Spine compliance and CfH accreditation requirements will be the key hurdles that a supplier will have to clear. The cost of Spine compliance is said to exceed £500,000; and that’s after you’ve managed to get into the CfH compliance centre.

In practice, then, the procurement will freeze out anyone who is not already NPfIT compliant. So why bother asking NHS organisations what they want and then re-trawling the market, if the requirements set almost guarantee the conclusions to be reached?

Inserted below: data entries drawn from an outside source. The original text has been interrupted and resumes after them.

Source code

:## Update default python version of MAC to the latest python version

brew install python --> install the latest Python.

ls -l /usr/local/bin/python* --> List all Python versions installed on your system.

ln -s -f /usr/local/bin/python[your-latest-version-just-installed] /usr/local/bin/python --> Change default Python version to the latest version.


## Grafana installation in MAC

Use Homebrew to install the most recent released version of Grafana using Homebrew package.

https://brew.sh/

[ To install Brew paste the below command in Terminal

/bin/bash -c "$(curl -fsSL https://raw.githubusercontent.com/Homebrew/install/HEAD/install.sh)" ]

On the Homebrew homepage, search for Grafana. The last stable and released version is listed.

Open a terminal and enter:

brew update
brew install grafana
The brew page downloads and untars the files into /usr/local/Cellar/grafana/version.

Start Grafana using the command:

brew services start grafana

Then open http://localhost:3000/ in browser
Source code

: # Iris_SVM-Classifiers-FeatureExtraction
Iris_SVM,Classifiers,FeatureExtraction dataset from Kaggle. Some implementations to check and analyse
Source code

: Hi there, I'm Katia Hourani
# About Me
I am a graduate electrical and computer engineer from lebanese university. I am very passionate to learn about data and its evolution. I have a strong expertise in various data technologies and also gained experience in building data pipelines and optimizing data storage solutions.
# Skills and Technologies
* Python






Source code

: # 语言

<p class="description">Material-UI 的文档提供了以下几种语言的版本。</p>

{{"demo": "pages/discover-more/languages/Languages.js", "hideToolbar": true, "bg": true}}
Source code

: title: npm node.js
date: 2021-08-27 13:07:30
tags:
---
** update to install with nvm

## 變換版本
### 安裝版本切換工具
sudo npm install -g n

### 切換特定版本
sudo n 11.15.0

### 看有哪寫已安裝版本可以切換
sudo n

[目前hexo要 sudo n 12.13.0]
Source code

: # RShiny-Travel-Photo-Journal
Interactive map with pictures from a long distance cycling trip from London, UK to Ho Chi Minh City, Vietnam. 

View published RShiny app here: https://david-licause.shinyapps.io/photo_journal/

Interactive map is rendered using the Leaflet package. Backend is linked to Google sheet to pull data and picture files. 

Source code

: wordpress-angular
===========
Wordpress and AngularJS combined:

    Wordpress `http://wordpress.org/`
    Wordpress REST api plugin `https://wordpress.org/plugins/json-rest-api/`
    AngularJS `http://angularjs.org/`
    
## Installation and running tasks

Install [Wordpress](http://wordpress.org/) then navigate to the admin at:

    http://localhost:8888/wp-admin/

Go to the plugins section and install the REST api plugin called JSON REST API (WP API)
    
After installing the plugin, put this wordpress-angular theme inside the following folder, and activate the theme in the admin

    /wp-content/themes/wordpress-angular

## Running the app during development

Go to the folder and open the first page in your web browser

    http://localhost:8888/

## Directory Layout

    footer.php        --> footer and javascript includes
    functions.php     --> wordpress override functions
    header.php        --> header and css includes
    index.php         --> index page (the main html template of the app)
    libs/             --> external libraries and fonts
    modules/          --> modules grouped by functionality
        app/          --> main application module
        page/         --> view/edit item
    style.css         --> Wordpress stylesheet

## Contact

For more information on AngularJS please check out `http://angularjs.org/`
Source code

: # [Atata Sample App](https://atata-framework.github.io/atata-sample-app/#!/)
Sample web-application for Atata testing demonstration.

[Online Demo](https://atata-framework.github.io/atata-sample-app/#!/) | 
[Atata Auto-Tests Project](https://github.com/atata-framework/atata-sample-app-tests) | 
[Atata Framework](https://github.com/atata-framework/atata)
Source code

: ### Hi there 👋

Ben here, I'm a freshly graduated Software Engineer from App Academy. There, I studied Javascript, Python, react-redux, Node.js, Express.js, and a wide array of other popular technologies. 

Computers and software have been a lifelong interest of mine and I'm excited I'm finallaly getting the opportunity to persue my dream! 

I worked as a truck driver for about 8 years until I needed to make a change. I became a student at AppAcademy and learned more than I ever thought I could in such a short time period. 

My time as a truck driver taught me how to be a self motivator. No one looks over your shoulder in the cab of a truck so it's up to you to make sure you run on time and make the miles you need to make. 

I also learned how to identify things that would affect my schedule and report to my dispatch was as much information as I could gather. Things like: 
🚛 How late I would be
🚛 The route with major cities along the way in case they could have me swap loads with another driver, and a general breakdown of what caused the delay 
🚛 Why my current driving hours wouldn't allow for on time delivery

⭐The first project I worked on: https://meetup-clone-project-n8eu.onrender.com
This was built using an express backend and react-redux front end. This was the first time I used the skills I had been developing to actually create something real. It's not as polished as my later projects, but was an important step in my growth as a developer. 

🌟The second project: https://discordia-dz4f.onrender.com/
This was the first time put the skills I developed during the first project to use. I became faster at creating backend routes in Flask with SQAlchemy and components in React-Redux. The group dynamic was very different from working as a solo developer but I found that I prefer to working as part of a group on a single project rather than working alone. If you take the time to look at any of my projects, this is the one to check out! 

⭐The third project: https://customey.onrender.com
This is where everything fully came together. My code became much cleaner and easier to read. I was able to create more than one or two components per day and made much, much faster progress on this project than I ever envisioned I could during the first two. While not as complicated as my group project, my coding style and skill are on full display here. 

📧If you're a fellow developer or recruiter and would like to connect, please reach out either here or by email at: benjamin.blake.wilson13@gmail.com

Community, for instance, would most likely go to CSE Health and TPP. But then, why run a procurement for community systems at all when, in April, BT was awarded a £500m deal for the South that involved deploying Cerner to four acute sites and RiO to 25 community and mental health sites? Will ASCC 2 overturn this earlier deal?

A more pragmatic approach would be to open any procurement to suppliers willing to commit to becoming Spine and CfH compliant over a period of time.

Show us the money

Crucially, it also remains unclear whether contracts will be awarded with money behind them. The indications are less than encouraging.

Two weeks ago, Connelly told suppliers she had about £9 billion to play with. On Monday, her Secretary of State appeared to take a different view, making clear much of the NPfIT budget has already been spent. Asked how much, he said: “40-50% has been paid out so far.”

Given the current state of public finances, will the Treasury really countenance the award of new IT contracts running into hundreds of millions?

Finally, even if all the concerns above were to be unfounded – the NHS agrees on what it wants; the suppliers can be found; the commercials get sorted; the money is found; and the Treasury signs off – is there enough time to do it?

To be in with any chance, the schedule has to run flawlessly – in the dog days of what feels like the fag end of a government that will be facing a general election in less than six months. It will need stores of good will, good organisation and good fortune, some of which have been in short supply this week.